How to protect yourself from email phishing attacks (“fishing”)

Phishing is the most common way hackers gain access to accounts, systems, and organizations. It all starts with one single email.

Here are the 10 most important rules – memorize them:

1. The sender's address is not what you see The real sender can be spoofed/forged. Always check the actual email address (right-click → “View source” / “Show original” / “View message source” / “View headers”). Examples of fake addresses:
   • ues@support-login.net
   • office365@ues-rs.com
   • direktor@ues.ba.co
2. Urgent! Immediately! Final warning! If the email pressures you to act right now → it is almost certainly a scam.
3. Never send your password, token, PIN, SMS code, or photo of your ID card No legitimate institution, bank, Microsoft, Google… will ever ask for this via email.
4. Links – the most dangerous part of the email
   • Hover your mouse over the link (DO NOT CLICK) → see where it really leads
   • Suspicious? Don’t go there.
   • Even better: manually type the address you normally use (e.g. mail.ues.rs.ba)
5. Attachments are the second most dangerous part Do not open .zip, .rar, .exe, .js, .iso, .docm, .xlsm… unless you are 100% sure who sent it and why.

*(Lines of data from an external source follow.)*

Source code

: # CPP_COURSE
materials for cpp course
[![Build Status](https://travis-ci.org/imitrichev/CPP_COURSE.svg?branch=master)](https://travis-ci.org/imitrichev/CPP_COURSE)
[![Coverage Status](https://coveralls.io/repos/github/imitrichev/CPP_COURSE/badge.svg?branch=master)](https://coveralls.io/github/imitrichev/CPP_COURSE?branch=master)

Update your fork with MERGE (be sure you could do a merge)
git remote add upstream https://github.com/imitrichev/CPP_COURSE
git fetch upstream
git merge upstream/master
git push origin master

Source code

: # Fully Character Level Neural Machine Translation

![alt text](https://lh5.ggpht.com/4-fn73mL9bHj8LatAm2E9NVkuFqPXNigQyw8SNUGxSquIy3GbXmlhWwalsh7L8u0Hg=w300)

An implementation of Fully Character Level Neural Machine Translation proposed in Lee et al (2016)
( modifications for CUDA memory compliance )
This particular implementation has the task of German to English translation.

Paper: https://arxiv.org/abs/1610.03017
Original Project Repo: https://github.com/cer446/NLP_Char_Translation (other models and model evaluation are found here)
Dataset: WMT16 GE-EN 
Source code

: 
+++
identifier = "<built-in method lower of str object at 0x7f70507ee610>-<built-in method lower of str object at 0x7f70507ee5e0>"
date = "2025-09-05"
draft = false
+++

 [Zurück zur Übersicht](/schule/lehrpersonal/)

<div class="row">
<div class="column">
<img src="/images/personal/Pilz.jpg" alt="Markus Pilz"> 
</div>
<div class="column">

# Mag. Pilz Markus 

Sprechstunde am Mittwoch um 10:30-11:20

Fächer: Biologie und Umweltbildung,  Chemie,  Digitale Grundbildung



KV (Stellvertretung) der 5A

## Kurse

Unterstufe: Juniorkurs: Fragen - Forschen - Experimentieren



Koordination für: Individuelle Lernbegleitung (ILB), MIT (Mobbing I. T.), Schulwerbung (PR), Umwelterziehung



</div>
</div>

Even .pdf and .jpg files can be infected/malicious.
6. Grammar, spelling, and strange style Poor Serbian (or the local language) is still a very common sign of a scam (although attackers are getting better).
7. Rewards, gifts, inheritance, payments, refunds If something sounds too good to be true – it almost certainly is not true.
8. What to do if you already clicked or entered data?
   • Immediately change your password (from a different device!)
   • Notify the IT department / your supervisor within 1 hour
   • Run an antivirus scan (preferably also Malwarebytes or a similar second-opinion tool)
9. The best protection – verify in multiple ways Received an email asking you to change your password? → Do not click the link – go directly to https://mail.ues.rs.ba (or the official site you normally use)
10. Antivirus + updates = mandatory
    • Windows / macOS / Android / iOS – always the latest version
    • Antivirus with regularly updated virus definitions
    • Never disable protection “just for 5 minutes”

Quick checklist before clicking / opening anything

☐ Do I know the sender and was I expecting this email?

☐ Does the address look 100% correct?

☐ Is there urgency / threat / unexpected reward?

☐ Does the link lead to the real page? (check by hovering)

☐ Does the attachment look suspicious or unexpected?

If even one answer is “no” or “I’m not sure” → delete / report / ask IT.

Security is not a complication – security is a habit.

If you see a suspicious email – forward it to the IT department at urc@ues.rs.ba with PHISHING in the subject line.

Thank you for keeping yourself and all of us safe!